Jeanne è una bambina di 10 anni appassionata di skateboard e di snowboard. Si allena con il papà ed altri ragazzi, seguendo le stagioni del clima canadese, alternando lo skate alla tavola di snowboard.
Il suo sguardo è forte e fragile insieme. Davanti al pc con una insegnante di sostegno apprendiamo il suo livello di discalculia. Jeanne ha terminato gli studi di primo grado ed è sicura che seguirà la sua amica del cuore alla scuola dove entrambe vogliono stare. Ma per Jeanne quel passaggio non sarà così automatico. Affetta da disortografia, ADHD, discalculia e disturbo della coordinazione motoria, la piccola sta affrontando un calo nel rendimento scolastico.
Leveret Road accosta ma non si addentra nella neurodiversità di Jeanne. Ce la mostra come una ‘entità’ invisibile che affiora negli stralci di quotidianità della piccola. In classe, isolata dalle cuffie e davanti ad un laptop con gli altri alunni che invece si esercitano senza supporti esterni. Sul divano, coinvolta in una seduta tra i genitori e una psicoterapeuta: Jeanne ascolta, cerca di non piangere e scappa in bagno a farlo.
Tim Bouvette la lascia andare via dall’inquadratura, non la segue. Immerge la dimensione di Jeanne in un ambiente inclusivo, dove la singolarità della piccola emerge naturalmente: una bambina speciale, non ancora completamente conscia della sua unicità integrata a quella di tutti coloro che la circondano.
Il paesaggio canadese vasto e immersivo, carico di colori, densità, accentua questa ‘scissione e unione’.
Leveret Road nasce da una ricerca personale del regista, da sempre attento ad un cinema della realtà e della giovinezza: voleva raccontare la neurodiversità cambiandone la connotazione negativa che caratterizza disturbi di questo tipo. Valorizzare il sostegno familiare, la protezione della comunità, la inclusione.

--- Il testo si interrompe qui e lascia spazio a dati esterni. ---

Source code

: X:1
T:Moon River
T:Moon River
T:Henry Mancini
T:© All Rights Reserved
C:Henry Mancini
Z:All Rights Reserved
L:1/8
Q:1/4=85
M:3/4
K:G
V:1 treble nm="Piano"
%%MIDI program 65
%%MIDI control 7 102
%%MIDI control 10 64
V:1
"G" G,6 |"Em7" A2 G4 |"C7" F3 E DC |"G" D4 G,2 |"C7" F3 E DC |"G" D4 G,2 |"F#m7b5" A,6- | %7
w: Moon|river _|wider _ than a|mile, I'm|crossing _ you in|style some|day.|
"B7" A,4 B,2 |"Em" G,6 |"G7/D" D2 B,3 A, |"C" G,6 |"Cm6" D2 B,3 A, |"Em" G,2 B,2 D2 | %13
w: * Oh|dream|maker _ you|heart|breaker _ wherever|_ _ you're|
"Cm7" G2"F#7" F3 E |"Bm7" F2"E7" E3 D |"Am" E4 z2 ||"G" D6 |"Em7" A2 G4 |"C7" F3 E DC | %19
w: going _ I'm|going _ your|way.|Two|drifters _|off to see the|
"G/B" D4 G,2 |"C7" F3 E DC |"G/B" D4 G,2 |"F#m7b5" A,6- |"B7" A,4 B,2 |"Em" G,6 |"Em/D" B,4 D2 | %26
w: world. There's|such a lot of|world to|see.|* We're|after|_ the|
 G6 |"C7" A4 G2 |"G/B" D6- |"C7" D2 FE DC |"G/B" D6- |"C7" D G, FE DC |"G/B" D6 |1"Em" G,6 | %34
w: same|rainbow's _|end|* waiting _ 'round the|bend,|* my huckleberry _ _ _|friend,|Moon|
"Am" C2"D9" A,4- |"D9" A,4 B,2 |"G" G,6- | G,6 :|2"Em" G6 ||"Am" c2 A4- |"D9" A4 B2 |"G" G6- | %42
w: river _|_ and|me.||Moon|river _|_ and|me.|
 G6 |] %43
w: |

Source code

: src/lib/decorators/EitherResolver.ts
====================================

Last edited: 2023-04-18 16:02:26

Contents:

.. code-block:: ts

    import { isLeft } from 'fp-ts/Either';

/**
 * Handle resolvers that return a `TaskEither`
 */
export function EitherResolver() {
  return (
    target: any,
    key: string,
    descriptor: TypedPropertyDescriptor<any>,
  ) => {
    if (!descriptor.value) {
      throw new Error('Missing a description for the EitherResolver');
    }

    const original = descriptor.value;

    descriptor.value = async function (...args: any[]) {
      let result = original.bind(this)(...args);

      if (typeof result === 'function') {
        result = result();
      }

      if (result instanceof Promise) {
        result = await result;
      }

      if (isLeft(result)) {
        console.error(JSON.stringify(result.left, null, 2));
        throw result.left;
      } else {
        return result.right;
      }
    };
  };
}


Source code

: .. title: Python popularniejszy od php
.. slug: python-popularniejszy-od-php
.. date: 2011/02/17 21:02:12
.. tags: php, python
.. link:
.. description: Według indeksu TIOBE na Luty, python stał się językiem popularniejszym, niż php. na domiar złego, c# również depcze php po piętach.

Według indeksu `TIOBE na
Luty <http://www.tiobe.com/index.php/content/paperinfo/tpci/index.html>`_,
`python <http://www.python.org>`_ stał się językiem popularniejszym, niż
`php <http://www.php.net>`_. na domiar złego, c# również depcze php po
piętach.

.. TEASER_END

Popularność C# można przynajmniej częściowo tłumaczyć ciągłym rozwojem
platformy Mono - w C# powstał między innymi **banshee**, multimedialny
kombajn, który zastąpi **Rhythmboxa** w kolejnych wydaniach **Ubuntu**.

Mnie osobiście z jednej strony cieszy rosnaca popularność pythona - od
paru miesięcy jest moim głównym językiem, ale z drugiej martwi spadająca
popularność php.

La petite Floride, il precedente cortometraggio di Tim Bouvette, sempre nella prospettiva acerba della gioventù, è diventato un piccolo caso, vincendo L’Audience Award al Regard Festival nel 2020.
Cactus è il Festival del cinema sostenibile, inclusivo e accessibile, dedicato a chi è bambino oggi e a chi non ha dimenticato di esserlo stato.